#### WHAT THE TASK ASKS:
Transcribe every record verbatim; no pictures.

RECORDED INFORMATION START

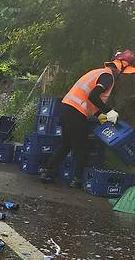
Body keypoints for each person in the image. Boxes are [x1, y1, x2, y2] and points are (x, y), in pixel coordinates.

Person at [41, 50, 135, 188]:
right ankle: (77, 180)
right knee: (82, 147)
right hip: (76, 113)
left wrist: (99, 115)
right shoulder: (108, 77)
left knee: (66, 144)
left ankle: (47, 171)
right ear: (123, 65)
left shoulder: (98, 72)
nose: (123, 75)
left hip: (66, 108)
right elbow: (93, 96)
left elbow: (88, 99)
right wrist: (109, 111)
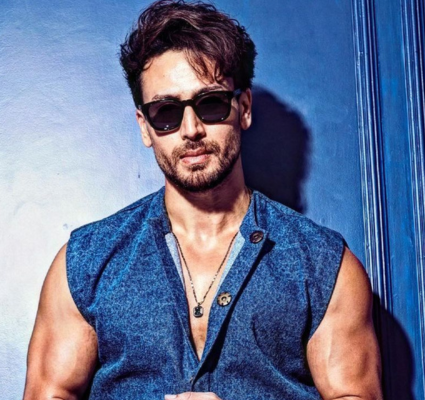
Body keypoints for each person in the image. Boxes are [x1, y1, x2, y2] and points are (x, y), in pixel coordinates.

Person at [23, 1, 382, 399]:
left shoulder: (322, 264)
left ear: (243, 108)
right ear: (144, 126)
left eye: (210, 104)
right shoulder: (87, 262)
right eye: (166, 111)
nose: (191, 129)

RECORDED INFORMATION END

#### ANSWER SECTION:
Body keypoints for each person in the image. Boxes are [x1, y1, x2, y2] and points are (x, y), in pixel coordinates.

Person at [41, 50, 135, 188]:
right ankle: (77, 180)
right knee: (82, 147)
right hip: (76, 113)
left wrist: (99, 115)
right shoulder: (108, 77)
left knee: (66, 144)
left ankle: (47, 171)
right ear: (123, 65)
left shoulder: (98, 72)
nose: (123, 75)
left hip: (66, 108)
right elbow: (93, 96)
left elbow: (88, 99)
right wrist: (109, 111)
Body keypoints for each person in the image. Boxes are [x1, y1, x2, y2] and points are (x, y), in pixel coordinates.

Person at [23, 1, 382, 399]:
left shoulder: (322, 264)
left ear: (243, 108)
right ear: (144, 126)
left eye: (210, 104)
right shoulder: (87, 262)
right eye: (166, 111)
nose: (191, 129)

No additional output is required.